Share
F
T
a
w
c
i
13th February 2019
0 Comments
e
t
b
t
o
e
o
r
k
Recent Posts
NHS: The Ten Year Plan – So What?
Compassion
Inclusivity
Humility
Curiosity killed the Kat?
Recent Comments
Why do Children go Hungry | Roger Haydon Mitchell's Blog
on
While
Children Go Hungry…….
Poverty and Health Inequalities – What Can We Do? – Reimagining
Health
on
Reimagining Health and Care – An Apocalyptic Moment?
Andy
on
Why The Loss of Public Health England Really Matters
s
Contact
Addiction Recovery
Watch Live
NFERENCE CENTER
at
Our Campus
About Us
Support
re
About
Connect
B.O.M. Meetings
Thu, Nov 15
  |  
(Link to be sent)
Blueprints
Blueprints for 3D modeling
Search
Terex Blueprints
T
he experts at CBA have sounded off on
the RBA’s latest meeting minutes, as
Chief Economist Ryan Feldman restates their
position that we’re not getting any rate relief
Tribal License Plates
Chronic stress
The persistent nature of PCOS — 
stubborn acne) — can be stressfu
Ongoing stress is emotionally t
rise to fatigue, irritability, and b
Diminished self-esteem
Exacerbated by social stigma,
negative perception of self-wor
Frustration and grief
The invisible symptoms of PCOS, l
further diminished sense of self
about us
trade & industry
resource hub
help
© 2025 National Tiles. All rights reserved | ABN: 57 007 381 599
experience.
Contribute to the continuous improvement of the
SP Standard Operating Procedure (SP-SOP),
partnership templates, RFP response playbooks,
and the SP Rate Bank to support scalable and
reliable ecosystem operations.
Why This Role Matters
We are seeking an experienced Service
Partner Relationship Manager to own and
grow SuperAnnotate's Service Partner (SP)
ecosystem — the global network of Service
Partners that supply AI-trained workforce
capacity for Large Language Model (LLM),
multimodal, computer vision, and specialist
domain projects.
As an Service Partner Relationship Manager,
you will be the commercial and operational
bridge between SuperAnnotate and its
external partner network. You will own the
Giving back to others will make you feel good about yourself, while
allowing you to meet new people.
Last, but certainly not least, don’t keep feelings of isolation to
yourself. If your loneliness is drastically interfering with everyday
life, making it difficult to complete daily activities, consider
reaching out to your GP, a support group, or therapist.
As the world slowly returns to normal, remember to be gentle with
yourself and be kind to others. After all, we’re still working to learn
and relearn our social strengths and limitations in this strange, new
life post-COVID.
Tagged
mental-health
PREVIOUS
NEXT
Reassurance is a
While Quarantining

────

**Exercise aim**
Retype the entire listing exactly.

**Expected output**
Share
F
T
a
w
c
i
13th February 2019
0 Comments
e
t
b
t
o
e
o
r
k
Recent Posts
NHS: The Ten Year Plan – So What?
Compassion
Inclusivity
Humility
Curiosity killed the Kat?
Recent Comments
Why do Children go Hungry | Roger Haydon Mitchell's Blog
on
While
Children Go Hungry…….
Poverty and Health Inequalities – What Can We Do? – Reimagining
Health
on
Reimagining Health and Care – An Apocalyptic Moment?
Andy
on
Why The Loss of Public Health England Really Matters
s
Contact
Addiction Recovery
Watch Live
NFERENCE CENTER
at
Our Campus
About Us
Support
re
About
Connect
B.O.M. Meetings
Thu, Nov 15
  |  
(Link to be sent)
Blueprints
Blueprints for 3D modeling
Search
Terex Blueprints
T
he experts at CBA have sounded off on
the RBA’s latest meeting minutes, as
Chief Economist Ryan Feldman restates their
position that we’re not getting any rate relief
Tribal License Plates
Chronic stress
The persistent nature of PCOS — 
stubborn acne) — can be stressfu
Ongoing stress is emotionally t
rise to fatigue, irritability, and b
Diminished self-esteem
Exacerbated by social stigma,
negative perception of self-wor
Frustration and grief
The invisible symptoms of PCOS, l
further diminished sense of self
about us
trade & industry
resource hub
help
© 2025 National Tiles. All rights reserved | ABN: 57 007 381 599
experience.
Contribute to the continuous improvement of the
SP Standard Operating Procedure (SP-SOP),
partnership templates, RFP response playbooks,
and the SP Rate Bank to support scalable and
reliable ecosystem operations.
Why This Role Matters
We are seeking an experienced Service
Partner Relationship Manager to own and
grow SuperAnnotate's Service Partner (SP)
ecosystem — the global network of Service
Partners that supply AI-trained workforce
capacity for Large Language Model (LLM),
multimodal, computer vision, and specialist
domain projects.
As an Service Partner Relationship Manager,
you will be the commercial and operational
bridge between SuperAnnotate and its
external partner network. You will own the
Giving back to others will make you feel good about yourself, while
allowing you to meet new people.
Last, but certainly not least, don’t keep feelings of isolation to
yourself. If your loneliness is drastically interfering with everyday
life, making it difficult to complete daily activities, consider
reaching out to your GP, a support group, or therapist.
As the world slowly returns to normal, remember to be gentle with
yourself and be kind to others. After all, we’re still working to learn
and relearn our social strengths and limitations in this strange, new
life post-COVID.
Tagged
mental-health
PREVIOUS
NEXT
Reassurance is a
While Quarantining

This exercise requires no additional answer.